_Aim of the exercise_. When you output the entries, begin with the first line and end with the line containing "jar: none [95,191,132,235]", keeping each line exactly as it is.

_Excerpted records_.
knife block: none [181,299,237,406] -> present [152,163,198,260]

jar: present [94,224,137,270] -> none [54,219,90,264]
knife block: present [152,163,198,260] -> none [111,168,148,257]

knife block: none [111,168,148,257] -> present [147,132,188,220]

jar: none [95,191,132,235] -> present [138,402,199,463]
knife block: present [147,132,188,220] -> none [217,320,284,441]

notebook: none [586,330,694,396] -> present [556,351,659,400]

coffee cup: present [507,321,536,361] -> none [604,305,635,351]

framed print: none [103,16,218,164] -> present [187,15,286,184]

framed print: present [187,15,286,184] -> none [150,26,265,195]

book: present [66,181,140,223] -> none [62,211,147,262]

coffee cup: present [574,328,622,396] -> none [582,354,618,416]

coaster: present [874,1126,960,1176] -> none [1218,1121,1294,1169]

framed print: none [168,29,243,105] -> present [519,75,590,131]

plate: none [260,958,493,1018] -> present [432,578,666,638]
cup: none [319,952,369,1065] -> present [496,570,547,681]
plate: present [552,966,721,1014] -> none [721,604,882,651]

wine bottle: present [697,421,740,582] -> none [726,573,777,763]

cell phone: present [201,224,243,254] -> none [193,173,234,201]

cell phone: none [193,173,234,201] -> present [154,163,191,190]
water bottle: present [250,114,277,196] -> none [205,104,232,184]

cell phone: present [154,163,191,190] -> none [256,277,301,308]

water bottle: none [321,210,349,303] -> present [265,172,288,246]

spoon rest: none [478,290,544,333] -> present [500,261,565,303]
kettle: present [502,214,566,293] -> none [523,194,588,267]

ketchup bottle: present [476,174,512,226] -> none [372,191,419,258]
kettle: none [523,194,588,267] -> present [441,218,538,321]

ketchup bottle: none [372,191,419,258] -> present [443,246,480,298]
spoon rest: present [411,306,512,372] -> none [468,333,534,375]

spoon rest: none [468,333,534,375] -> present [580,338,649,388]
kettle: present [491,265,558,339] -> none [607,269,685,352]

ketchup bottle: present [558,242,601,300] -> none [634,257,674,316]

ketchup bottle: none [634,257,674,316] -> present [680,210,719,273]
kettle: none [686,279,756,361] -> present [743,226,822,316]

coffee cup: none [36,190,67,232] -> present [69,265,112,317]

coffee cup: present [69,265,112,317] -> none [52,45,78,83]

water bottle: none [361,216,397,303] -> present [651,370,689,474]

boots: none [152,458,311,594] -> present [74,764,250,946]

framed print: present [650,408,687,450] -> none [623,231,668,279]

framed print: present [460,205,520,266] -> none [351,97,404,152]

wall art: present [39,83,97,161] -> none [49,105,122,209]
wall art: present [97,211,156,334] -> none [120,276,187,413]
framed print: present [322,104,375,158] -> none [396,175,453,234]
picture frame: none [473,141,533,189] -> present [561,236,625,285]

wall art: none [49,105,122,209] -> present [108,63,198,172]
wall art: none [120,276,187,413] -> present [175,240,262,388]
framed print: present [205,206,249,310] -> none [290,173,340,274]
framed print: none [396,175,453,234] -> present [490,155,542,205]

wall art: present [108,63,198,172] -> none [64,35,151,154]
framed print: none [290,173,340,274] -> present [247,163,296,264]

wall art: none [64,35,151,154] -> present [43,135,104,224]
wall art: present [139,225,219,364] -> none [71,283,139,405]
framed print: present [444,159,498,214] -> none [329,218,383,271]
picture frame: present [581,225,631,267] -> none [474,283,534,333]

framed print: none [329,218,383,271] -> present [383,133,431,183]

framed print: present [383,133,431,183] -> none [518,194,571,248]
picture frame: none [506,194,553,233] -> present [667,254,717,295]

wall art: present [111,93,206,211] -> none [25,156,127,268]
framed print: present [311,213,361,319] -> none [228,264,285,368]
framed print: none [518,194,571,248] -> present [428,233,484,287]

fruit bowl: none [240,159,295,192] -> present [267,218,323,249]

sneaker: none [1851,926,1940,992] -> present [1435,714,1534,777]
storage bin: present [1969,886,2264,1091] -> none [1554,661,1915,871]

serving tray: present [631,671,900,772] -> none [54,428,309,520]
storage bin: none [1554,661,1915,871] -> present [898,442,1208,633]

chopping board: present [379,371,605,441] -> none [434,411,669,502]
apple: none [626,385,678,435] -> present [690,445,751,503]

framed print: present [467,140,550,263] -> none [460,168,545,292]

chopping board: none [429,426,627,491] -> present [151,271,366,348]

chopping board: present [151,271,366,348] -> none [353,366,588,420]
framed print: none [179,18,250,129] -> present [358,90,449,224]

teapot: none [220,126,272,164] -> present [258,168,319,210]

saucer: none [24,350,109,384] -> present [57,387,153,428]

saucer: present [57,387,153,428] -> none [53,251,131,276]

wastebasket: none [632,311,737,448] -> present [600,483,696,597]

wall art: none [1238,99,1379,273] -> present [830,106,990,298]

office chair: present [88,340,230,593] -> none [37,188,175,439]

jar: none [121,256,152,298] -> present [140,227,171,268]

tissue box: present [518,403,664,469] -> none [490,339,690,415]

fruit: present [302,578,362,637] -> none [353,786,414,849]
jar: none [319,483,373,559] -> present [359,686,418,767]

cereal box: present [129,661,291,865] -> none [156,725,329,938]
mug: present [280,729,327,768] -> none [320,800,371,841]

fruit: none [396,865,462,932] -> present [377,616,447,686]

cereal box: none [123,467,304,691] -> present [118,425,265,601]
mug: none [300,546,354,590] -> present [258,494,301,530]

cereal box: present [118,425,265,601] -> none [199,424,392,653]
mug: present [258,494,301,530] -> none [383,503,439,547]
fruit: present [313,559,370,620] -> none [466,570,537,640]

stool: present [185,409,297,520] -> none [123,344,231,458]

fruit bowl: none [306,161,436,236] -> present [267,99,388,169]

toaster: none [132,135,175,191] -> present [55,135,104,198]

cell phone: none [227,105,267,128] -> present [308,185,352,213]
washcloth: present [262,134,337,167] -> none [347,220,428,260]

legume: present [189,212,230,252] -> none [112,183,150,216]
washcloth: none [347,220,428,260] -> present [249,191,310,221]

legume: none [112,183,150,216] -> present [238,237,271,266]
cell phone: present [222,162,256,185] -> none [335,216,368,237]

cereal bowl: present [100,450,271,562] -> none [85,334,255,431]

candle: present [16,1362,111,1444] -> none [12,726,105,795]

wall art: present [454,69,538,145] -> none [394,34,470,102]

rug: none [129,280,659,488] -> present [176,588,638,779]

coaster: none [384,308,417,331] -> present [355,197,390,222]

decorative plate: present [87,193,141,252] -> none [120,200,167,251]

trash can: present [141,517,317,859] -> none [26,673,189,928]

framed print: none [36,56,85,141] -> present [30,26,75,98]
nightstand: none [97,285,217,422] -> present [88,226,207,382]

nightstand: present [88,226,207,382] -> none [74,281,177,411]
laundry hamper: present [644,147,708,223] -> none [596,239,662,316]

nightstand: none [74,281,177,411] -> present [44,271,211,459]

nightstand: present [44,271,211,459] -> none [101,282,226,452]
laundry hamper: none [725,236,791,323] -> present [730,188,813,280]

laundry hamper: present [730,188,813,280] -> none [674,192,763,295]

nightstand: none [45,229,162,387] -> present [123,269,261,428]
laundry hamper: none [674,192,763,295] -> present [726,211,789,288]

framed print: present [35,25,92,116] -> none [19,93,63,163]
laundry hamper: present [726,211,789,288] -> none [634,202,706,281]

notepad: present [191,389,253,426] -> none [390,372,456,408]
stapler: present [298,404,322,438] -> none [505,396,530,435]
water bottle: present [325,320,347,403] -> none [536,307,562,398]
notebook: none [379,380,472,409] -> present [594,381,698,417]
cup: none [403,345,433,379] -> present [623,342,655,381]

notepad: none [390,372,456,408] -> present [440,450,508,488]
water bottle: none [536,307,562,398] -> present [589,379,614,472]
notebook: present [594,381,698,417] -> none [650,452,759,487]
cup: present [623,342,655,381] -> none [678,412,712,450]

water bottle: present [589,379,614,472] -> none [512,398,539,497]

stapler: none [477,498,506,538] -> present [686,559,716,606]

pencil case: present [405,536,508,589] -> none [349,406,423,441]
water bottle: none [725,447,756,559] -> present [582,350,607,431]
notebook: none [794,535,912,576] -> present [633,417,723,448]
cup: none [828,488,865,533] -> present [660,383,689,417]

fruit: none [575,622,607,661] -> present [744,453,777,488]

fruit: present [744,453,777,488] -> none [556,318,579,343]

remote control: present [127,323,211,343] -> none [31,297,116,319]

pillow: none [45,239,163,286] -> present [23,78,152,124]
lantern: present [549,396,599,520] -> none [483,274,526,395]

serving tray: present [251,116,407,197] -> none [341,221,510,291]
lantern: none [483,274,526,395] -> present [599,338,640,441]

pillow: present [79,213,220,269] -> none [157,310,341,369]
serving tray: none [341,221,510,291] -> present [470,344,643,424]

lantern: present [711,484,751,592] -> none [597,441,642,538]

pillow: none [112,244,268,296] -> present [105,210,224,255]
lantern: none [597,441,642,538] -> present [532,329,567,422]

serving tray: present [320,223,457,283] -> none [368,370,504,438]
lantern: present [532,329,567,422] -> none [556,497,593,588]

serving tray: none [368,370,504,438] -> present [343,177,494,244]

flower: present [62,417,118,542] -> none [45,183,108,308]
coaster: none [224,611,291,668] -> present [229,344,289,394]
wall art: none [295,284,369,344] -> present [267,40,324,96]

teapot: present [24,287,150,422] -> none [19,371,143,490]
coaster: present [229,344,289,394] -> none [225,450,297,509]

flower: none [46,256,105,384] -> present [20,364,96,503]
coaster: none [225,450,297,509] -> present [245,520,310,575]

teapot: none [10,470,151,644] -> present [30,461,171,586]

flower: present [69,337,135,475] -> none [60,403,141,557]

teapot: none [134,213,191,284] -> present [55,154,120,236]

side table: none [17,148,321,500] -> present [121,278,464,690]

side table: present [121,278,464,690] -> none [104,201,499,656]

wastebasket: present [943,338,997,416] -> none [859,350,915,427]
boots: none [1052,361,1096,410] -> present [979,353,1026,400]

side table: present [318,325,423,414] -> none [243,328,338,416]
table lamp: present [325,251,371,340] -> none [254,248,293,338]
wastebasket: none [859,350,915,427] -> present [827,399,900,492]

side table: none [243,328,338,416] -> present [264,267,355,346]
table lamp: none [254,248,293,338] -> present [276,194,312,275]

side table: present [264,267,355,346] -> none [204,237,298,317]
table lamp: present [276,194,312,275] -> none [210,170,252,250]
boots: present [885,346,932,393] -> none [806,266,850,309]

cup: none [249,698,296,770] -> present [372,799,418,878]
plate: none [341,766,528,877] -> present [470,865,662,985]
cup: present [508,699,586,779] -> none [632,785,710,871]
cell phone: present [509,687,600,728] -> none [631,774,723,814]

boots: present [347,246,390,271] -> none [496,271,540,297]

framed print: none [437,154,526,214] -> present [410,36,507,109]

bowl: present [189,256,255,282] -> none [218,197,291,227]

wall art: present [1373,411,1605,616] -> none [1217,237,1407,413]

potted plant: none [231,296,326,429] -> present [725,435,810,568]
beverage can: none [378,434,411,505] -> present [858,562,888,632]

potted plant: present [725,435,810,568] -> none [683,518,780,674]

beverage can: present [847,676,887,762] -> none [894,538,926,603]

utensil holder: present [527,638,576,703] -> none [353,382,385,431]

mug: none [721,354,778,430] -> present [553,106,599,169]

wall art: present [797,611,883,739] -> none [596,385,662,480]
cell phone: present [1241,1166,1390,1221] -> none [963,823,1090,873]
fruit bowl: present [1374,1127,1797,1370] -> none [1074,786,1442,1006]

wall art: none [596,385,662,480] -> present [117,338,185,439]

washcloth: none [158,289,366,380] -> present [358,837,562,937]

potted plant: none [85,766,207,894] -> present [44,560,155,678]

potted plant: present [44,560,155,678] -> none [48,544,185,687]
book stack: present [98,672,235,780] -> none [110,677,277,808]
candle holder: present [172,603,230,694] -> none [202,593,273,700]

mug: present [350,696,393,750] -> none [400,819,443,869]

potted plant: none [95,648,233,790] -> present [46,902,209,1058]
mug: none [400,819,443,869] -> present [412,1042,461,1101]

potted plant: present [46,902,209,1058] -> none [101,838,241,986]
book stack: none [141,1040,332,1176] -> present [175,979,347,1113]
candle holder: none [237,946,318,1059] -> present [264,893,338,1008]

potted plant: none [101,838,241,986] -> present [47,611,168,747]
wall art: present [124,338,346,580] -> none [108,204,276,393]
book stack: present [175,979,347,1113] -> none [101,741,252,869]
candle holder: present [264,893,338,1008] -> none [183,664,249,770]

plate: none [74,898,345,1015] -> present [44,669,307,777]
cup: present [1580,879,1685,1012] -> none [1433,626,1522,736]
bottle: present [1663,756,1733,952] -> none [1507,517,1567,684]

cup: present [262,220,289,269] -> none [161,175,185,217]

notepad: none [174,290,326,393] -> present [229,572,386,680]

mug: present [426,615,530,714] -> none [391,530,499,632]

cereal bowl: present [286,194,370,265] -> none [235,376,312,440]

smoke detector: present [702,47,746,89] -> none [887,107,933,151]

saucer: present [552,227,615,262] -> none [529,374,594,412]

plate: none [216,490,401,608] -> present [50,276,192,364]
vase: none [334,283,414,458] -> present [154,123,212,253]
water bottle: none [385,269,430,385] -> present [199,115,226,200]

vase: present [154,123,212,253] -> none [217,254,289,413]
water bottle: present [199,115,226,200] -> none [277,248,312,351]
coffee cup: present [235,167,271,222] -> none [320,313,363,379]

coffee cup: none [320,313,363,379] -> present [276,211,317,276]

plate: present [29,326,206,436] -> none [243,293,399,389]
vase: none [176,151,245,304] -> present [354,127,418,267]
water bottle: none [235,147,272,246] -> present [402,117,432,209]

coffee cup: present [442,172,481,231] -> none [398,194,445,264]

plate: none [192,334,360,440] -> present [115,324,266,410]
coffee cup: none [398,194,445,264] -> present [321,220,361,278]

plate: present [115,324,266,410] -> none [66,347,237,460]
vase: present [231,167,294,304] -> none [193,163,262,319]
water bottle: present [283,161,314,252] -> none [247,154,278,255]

_Answer space_.
knife block: none [181,299,237,406] -> present [152,163,198,260]

jar: present [94,224,137,270] -> none [54,219,90,264]
knife block: present [152,163,198,260] -> none [111,168,148,257]

knife block: none [111,168,148,257] -> present [147,132,188,220]

jar: none [95,191,132,235] -> present [138,402,199,463]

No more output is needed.